For the second time in a year, the Fire missed out on a major signing, but this time it was able to parlay its resources into an alternative.
Montreal traded regular and targeted allocation money to Chicago for the MLS rights to Ivorian striker Didier Drogba, who has negotiated a deal reported to be worth $3 million per year in salary. Drogba, 37, has signed an 18-month contract.
Drogba was a free agent after his contract with Chelsea expired in June, and though Chicago held his rights through the Discovery process, Drogba expressed his preference to play in Montreal. Chicago traded his rights and instead claimed Brazilian forward Gilberto, formerly of Toronto FC, off waivers.
In January TFC had to get rid of Gilberto, who had joined the team in 2014, to make room for the two Designated Players it acquired: U.S. striker Jozy Altidore, a former MetroStar who came back to MLS from Sunderland with Jermain Defoe going in the other direction, and Toronto forward Sebastian Giovinco. At time, TFC had no method by which to accommodate those players and U.S. international Michael Bradley, so it arranged a loan for Gilberto with Brazilian club Vasco da Gama.

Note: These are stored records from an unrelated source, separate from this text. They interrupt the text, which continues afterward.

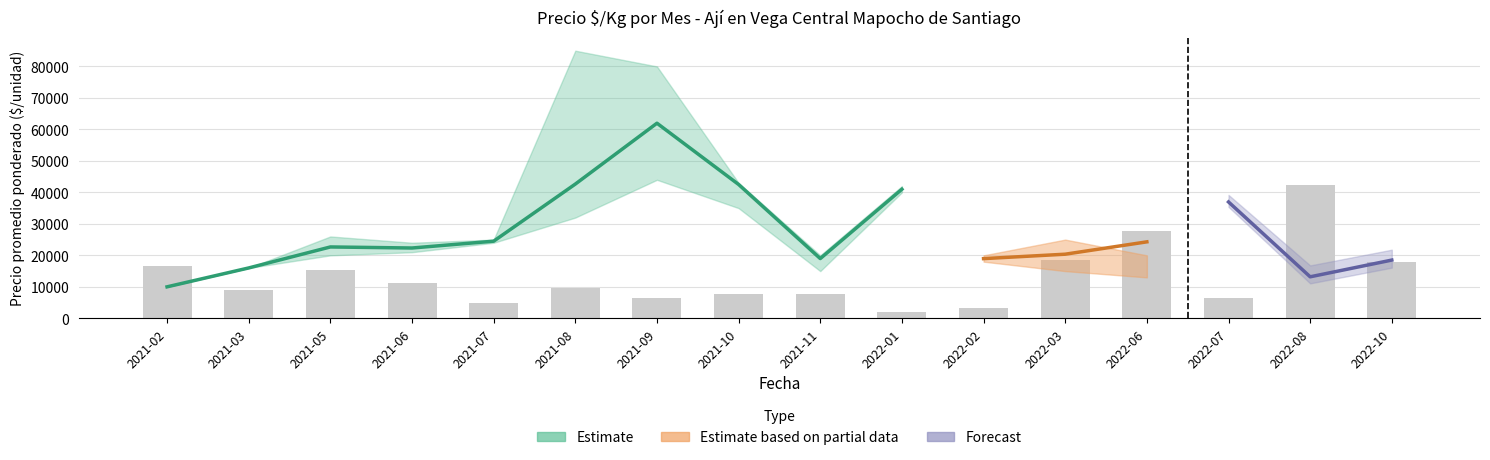

True or false: Precio máximo has a value of 63867 at 2021-10.

False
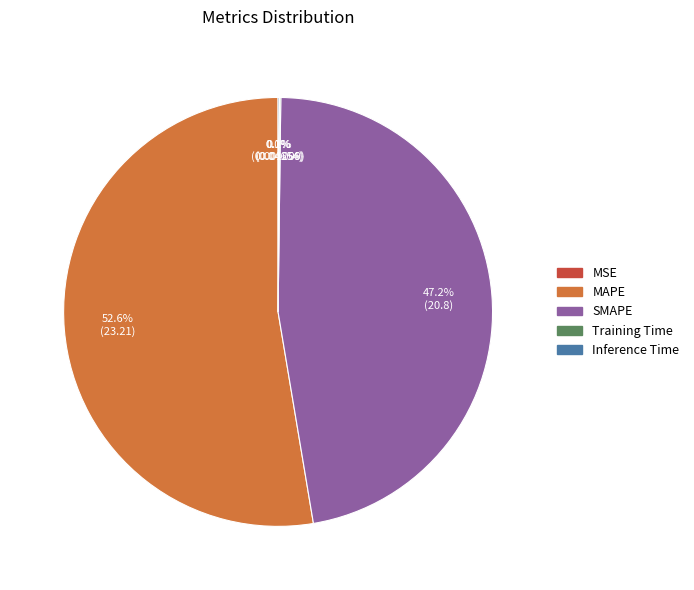

Which slice is the largest?

MAPE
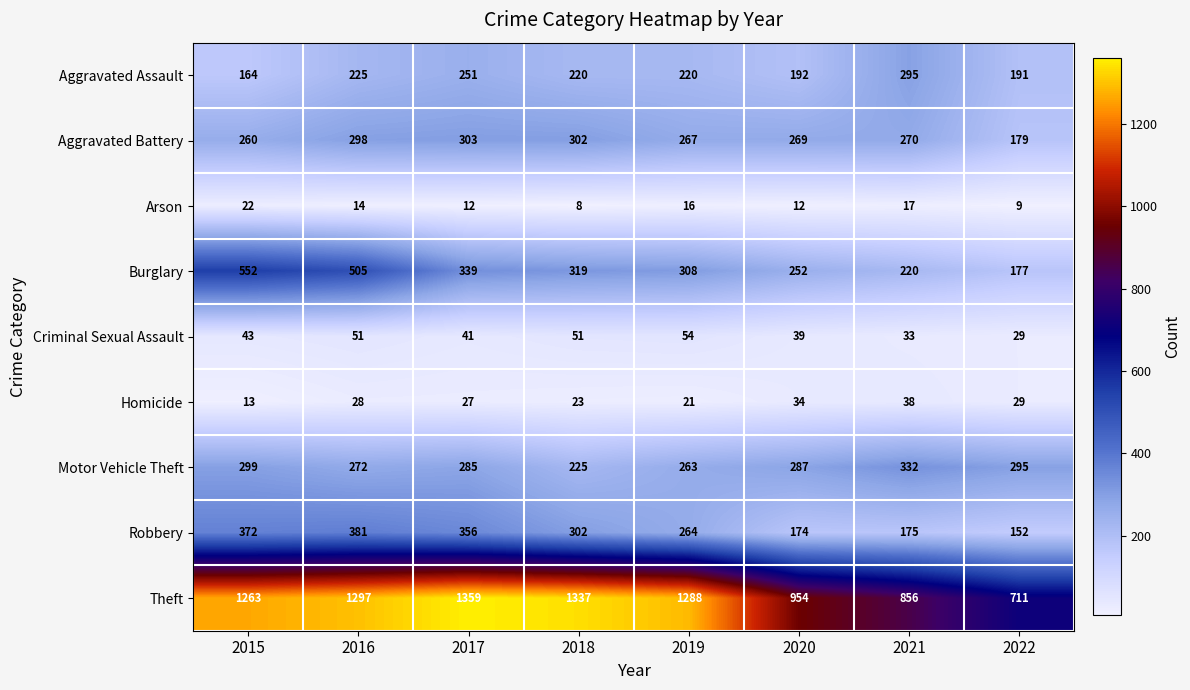

Which series changed the most between 2016 and 2017?

Burglary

That loan expired in June, and so Gilberto went back on TFC’s roster. With no teams willing to trade for him, TFC put Gilberto on waivers.
Though Drogba has played for numerous clubs in his long career, he’s most renowned for his feats at Chelsea, for which he he scored 164 goals in 381 games during two separate stints. He won the Premier League's Golden Boot as top scorer in 2007 and 2010 and during his time at Chelsea the club won four Premier League titles, four FA Cups, and the UEFA Champions League. He scored seven goals for Chelsea last season. Drogba is the Ivory Coast's all-time leading scorer with 65 goals.
“It's an honor to welcome Didier Drogba to the Impact,” said Impact president Joey Saputo in a team statement. “From the first conversation I had with him, I felt that he really wanted to play in Montreal. This is one of the biggest days in club history and his arrival to the club will be beneficial in every aspect.”
Chicago obtained Drogba's rights by filing a discovery claim but decided to trade his rights after he expressed a preference for the French-speaking culture of Montreal. Officially, he actually signed with the Fire, which then traded him to Montreal. ESPN FC reported the deal included regular and targeted allocation money of at least $250,000.
Last year the Fire tried to sign U.S. international Jermaine Jones, but his rights were awarded to New England in a unique blind draw. That time, the Fire didn’t get anything from being first in line.
But the implementation of TAM earlier this month opened up a solution. Chicago traded Drogba and signed Gilberto, whose base salary this year is $1.145 million, as a Designated Player and used TAM to buy down the contract of Kennedy Igboananike ($800,000), freeing a DP slot. Gilberto performed well for TFC, scoring seven goals and registering five assists in 28 games but a lack of chemistry with Defoe, who missed most of the second half of the season with a groin injury, and the team's failure to make the playoffs prompted another offseason renovation,
The Fire certainly needs the offensive help; only the Rapids have scored fewer than its 22 goals. In Drogba, the Impact is getting a classic target forward who can hold the ball to bring teammates into shooting positions and go for goal himself. In terms of both benefit to the two teams and the machinations involved, this is one of the most intriguing outcomes in recent league history.